## WHAT THE TASK ASKS
Could you reproduce the lines below from the one with "13 the PRC’s" through the one with "19 (3) PRC coercive economic measures create"? Keep both ends and add nothing.

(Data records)
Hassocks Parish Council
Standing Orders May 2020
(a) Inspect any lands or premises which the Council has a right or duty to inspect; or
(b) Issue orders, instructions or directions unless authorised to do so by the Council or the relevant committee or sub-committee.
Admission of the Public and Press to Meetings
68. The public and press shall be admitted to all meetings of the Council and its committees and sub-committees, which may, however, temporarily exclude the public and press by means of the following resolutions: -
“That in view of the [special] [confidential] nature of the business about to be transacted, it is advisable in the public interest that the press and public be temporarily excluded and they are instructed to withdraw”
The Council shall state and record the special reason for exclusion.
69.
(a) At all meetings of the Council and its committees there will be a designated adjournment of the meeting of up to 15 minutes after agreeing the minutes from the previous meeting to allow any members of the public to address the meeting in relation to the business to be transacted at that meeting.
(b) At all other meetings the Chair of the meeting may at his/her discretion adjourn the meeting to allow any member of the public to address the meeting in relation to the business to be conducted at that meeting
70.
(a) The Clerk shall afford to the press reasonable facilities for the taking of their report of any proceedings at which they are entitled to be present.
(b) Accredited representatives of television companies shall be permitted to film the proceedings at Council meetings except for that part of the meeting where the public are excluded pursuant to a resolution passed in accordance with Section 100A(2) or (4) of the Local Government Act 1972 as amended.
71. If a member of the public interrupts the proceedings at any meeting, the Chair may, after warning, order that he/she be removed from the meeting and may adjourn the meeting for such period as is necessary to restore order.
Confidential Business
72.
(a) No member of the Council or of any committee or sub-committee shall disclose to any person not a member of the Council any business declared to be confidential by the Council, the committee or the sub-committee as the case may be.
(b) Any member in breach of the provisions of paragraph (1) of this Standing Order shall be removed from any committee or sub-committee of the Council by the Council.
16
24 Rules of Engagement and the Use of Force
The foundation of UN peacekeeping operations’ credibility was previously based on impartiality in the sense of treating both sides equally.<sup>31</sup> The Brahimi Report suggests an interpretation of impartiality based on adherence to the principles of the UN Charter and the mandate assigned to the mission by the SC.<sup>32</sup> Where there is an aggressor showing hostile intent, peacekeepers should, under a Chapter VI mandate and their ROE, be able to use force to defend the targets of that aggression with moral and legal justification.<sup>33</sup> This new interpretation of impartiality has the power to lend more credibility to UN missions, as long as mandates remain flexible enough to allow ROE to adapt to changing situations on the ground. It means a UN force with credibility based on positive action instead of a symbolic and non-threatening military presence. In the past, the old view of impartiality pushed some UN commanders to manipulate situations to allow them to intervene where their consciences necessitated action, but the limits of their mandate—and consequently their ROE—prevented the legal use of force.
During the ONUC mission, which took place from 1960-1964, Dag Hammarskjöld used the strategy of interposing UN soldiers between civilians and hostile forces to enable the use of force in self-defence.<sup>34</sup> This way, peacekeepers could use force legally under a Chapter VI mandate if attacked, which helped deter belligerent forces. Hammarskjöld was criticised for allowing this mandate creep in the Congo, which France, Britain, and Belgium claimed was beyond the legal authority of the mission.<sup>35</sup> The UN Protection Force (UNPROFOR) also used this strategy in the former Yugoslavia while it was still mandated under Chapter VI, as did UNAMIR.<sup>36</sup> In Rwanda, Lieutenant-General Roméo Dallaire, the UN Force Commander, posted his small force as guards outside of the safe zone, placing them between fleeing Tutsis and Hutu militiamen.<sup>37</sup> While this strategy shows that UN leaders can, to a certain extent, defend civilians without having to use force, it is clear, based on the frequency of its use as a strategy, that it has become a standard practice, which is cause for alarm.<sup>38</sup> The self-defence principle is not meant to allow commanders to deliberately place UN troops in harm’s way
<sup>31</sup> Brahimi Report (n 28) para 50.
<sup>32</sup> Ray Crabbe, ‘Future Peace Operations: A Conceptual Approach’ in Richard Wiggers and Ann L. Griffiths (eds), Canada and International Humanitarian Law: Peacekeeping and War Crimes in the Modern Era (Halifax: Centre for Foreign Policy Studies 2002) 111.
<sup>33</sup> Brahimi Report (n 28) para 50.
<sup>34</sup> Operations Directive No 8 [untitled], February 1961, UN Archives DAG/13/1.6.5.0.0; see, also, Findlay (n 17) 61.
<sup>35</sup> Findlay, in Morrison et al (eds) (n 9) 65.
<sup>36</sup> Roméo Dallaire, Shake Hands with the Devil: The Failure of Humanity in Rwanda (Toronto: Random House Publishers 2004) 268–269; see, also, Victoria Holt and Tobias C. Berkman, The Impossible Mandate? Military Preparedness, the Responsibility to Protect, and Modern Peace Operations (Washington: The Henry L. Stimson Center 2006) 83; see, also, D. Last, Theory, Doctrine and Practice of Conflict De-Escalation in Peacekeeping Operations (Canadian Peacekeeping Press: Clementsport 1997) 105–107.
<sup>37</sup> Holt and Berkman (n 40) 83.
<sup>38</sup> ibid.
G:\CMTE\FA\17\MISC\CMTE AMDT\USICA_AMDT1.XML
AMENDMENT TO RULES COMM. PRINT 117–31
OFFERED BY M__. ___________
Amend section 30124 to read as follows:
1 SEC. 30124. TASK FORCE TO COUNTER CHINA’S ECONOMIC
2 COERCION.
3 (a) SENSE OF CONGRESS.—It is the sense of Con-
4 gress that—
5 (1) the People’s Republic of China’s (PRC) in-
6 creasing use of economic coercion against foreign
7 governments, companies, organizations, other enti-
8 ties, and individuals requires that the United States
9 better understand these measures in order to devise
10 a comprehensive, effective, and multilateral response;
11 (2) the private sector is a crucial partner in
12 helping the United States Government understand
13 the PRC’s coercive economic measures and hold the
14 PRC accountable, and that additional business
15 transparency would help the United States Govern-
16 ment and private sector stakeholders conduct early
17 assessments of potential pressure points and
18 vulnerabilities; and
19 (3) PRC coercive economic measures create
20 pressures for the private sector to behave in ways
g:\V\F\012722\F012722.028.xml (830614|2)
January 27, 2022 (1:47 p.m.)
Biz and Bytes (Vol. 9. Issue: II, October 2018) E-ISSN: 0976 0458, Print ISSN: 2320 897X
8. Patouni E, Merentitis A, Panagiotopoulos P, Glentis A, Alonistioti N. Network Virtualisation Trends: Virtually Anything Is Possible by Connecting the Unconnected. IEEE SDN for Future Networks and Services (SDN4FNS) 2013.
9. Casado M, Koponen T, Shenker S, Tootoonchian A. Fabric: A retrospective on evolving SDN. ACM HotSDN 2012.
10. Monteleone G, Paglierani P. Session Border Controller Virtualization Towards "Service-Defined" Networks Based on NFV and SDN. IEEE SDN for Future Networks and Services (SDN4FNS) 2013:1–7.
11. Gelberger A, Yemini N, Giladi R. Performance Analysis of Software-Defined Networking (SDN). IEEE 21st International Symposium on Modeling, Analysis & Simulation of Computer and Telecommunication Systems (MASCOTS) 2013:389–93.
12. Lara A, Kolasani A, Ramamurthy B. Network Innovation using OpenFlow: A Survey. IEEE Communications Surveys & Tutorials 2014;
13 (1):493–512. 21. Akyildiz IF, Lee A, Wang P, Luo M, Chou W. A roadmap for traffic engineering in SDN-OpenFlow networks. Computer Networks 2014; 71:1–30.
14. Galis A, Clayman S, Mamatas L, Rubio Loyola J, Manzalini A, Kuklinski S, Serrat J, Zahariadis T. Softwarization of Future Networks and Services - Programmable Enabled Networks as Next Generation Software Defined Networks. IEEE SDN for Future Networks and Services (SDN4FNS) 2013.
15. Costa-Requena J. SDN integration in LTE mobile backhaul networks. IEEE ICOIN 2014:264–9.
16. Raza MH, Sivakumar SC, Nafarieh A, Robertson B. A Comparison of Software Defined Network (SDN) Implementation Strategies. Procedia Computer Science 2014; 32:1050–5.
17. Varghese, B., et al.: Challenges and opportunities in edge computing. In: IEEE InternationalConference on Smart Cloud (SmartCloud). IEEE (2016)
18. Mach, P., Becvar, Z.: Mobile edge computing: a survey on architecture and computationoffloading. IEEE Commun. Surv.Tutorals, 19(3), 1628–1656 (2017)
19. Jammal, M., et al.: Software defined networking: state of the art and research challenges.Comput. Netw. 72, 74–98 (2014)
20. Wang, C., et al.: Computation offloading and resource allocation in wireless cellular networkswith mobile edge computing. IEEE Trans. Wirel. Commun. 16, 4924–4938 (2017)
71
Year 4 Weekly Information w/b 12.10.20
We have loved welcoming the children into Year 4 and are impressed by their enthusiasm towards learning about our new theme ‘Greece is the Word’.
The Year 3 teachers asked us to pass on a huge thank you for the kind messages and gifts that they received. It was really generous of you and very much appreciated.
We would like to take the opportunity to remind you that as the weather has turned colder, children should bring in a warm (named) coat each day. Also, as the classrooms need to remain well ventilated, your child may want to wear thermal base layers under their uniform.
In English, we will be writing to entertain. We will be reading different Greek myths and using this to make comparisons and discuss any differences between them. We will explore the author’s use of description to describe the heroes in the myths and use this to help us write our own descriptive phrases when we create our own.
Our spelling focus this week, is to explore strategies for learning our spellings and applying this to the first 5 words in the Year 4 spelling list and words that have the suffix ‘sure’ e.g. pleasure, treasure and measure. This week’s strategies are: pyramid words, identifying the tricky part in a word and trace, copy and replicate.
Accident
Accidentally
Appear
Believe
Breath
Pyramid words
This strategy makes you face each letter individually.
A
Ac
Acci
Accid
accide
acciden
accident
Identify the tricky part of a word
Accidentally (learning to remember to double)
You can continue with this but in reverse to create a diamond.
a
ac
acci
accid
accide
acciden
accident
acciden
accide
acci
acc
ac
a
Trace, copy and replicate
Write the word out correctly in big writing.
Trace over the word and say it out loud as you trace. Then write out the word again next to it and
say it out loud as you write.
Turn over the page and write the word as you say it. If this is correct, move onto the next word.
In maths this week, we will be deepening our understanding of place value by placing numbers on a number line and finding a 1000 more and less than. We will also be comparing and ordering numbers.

## THE ANSWER
13 the PRC’s coercive economic measures and hold the
14 PRC accountable, and that additional business
15 transparency would help the United States Govern-
16 ment and private sector stakeholders conduct early
17 assessments of potential pressure points and
18 vulnerabilities; and
19 (3) PRC coercive economic measures create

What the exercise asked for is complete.